(Recorded data)

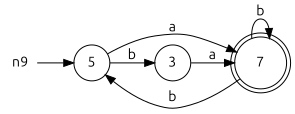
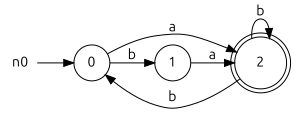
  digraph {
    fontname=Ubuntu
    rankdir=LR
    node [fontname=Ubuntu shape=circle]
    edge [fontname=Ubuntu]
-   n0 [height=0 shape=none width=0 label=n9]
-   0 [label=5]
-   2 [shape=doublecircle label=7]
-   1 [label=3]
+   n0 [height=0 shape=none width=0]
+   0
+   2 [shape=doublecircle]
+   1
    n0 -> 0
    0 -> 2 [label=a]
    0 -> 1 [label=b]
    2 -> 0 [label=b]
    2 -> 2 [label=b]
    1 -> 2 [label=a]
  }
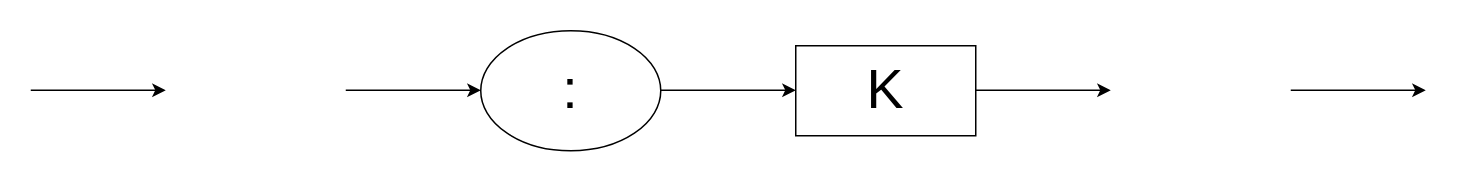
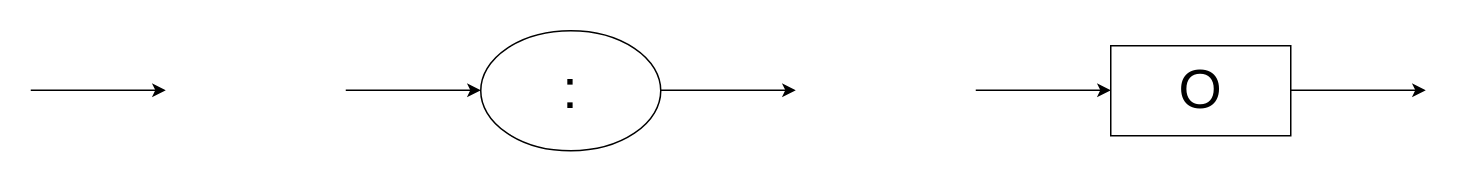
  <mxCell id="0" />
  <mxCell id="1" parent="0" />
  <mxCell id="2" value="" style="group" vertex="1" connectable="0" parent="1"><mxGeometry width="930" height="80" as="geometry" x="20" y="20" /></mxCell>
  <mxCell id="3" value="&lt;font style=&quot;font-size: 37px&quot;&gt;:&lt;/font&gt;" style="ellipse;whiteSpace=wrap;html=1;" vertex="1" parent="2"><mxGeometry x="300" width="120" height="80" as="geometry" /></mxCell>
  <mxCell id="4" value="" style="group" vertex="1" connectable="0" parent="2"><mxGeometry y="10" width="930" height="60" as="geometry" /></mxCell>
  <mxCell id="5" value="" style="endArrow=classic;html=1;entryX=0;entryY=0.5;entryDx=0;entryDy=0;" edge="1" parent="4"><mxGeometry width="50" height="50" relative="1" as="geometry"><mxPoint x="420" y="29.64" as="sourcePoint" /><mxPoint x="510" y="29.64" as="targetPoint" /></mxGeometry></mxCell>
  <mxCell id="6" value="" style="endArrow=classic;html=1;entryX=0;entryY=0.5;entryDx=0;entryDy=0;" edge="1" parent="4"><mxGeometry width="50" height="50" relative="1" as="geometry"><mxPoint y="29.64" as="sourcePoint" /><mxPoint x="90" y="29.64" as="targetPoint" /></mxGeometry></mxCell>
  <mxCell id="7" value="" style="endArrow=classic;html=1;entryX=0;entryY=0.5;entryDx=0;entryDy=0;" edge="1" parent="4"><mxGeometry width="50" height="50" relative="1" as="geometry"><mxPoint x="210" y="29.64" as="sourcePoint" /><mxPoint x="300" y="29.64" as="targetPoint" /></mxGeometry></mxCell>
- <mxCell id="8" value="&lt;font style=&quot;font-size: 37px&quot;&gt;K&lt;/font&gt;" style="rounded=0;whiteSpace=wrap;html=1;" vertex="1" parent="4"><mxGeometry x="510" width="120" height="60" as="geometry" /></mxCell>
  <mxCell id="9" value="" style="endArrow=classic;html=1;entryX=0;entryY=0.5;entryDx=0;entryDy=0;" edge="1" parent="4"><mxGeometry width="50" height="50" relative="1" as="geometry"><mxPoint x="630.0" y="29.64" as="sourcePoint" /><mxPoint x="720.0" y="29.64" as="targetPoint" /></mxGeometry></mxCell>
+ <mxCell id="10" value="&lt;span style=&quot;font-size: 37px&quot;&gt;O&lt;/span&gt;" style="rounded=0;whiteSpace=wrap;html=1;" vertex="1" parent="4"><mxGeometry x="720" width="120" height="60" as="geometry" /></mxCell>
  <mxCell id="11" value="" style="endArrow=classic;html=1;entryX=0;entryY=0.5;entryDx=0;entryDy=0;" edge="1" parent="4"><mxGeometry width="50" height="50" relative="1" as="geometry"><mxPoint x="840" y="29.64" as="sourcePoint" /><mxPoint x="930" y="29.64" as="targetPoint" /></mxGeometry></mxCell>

**Task to complete**.
How many lines in the entries above contain the string "entryX"? Case counts, and the answer should be only the number.

**Answer**.
5